Computational model of the dynamics of KaiABC complexes. (A) Typical simulation from the simplified mathematical model of the net KaiC population phosphorylation with standard initial conditions of [KaiA dimer]:[KaiB tetramer]:[KaiC hexamer] = 1:1.5:1 and setting C₀ = 1 μM. (B) Kinetics of sequestration of KaiA in high-molecular-weight complexes (with KaiB and KaiC) shows the rapid formation of labile KaiA•KaiC complexes (red trace) followed by sequestration into stable KaiA•KaiB•KaiC complexes (blue trace).
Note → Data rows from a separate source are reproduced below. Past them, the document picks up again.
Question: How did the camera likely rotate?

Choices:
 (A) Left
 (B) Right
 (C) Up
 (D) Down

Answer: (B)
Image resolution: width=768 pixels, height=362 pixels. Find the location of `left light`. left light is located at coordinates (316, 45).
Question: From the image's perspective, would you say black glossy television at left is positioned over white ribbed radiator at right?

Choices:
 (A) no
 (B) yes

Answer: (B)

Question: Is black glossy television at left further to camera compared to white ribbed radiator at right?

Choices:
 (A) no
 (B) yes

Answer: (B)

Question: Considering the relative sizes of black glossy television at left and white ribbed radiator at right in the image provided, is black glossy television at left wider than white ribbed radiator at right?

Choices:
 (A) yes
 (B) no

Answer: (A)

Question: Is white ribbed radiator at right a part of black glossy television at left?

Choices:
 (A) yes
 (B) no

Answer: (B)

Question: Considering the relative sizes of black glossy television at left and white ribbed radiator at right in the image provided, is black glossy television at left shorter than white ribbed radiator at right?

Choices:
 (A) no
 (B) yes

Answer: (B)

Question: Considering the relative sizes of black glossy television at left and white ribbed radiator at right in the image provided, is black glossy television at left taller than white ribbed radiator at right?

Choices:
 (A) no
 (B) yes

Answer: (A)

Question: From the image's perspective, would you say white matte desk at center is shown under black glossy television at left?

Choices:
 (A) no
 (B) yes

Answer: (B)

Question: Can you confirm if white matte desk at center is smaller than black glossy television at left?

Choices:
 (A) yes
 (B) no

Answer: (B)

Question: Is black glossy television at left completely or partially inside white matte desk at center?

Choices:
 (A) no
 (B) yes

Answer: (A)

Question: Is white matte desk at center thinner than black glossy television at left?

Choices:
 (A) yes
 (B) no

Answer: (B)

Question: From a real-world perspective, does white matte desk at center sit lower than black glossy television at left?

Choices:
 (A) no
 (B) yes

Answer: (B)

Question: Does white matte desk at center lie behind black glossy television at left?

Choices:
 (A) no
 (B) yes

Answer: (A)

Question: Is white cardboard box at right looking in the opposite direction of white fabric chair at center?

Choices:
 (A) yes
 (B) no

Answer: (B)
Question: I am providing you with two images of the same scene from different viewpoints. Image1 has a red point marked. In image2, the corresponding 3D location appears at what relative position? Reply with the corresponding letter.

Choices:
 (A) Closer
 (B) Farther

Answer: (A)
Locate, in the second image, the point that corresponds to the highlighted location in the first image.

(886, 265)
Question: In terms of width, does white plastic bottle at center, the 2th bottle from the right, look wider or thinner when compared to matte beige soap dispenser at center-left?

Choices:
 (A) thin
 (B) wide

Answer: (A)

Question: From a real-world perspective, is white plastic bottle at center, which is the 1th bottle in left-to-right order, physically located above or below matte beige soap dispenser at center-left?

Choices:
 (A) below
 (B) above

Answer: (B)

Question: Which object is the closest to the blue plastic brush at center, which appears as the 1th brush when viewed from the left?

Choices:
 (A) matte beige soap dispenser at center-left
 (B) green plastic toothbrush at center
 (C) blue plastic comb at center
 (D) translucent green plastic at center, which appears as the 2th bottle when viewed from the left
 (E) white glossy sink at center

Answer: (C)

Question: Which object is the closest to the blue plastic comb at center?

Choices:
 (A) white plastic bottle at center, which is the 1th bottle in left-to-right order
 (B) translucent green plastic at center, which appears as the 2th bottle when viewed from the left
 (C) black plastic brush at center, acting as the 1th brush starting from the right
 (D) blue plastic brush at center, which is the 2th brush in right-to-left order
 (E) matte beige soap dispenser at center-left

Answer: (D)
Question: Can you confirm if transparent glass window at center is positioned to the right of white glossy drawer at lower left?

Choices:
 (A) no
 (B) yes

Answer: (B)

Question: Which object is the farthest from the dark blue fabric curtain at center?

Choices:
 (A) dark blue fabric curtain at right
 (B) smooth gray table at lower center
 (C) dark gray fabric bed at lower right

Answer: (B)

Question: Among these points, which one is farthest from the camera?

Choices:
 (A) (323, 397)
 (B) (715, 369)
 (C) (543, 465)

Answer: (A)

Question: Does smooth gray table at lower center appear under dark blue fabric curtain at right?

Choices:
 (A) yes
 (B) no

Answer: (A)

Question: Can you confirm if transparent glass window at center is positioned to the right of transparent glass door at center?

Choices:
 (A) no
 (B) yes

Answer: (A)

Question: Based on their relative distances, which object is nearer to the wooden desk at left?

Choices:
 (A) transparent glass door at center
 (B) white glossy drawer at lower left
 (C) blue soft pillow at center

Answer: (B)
The black trace is net KaiC phosphorylation. (C) The simulated effect of varying the association kinetics of KaiB to hyperphosphorylated KaiC on net KaiC phosphorylation shows a correlation between an increased rate of association (5.0 = green, 2.5 = red, 1.0 = black, 0.5 = yellow, 0.25 = blue) and a shorter circadian period.

Fig. 5.

KaiC⁴⁸⁹ forms stable complexes with KaiB and KaiA. KaiC⁴⁸⁹ (from which the 30 amino acids that form “tentacles” at the C terminus of KaiC were deleted) forms a hexamer that can assemble into a stable KaiB•KaiC complex (Center) as well as a stable KaiA•KaiB•KaiC complex (Right). KaiC^WT also forms stable KaiB•KaiC complexes (Left). These data indicate that the formation of the stable complex of KaiA with KaiC in the presence of KaiB is independent of KaiC's C-terminal tentacles. Note from the SDS/PAGE analyses at the bottom of the figure that KaiC^WT dephosphorylates over time at 30 °C (Left), but KaiC⁴⁸⁹ hyperphosphorylates over time at 30 °C (Center) independently of the presence of KaiA.

Fig. 6.

KaiB•KaiC sequesters KaiA. (A) KaiC⁴⁸⁹ (“double-donut” hexamer) cannot associate with KaiA (red dimers) by itself, but once it has become hyperphosphorylated (phosphorylated residues indicated by red dots within the KaiC hexamer), it can form stable complexes with KaiB (tetramer of green diamonds) that are then able to recruit KaiA into KaiA•KaiB•KaiC complexes. (B) With KaiC^WT (“double-donut” hexamer with C-terminal “tentacles”) in the cycling reaction, KaiA repeatedly and rapidly interacts with KaiC's C-terminal tentacles during the phosphorylation phase. When KaiC^WT becomes hyperphosphorylated, it first binds KaiB stably. Then the KaiB•KaiC complex binds KaiA, sequestering it from further interaction with KaiC's tentacles. At that point, KaiC initiates dephosphorylation. When KaiC is hypophosphorylated, it releases KaiB and KaiA, thereby launching a new cycle.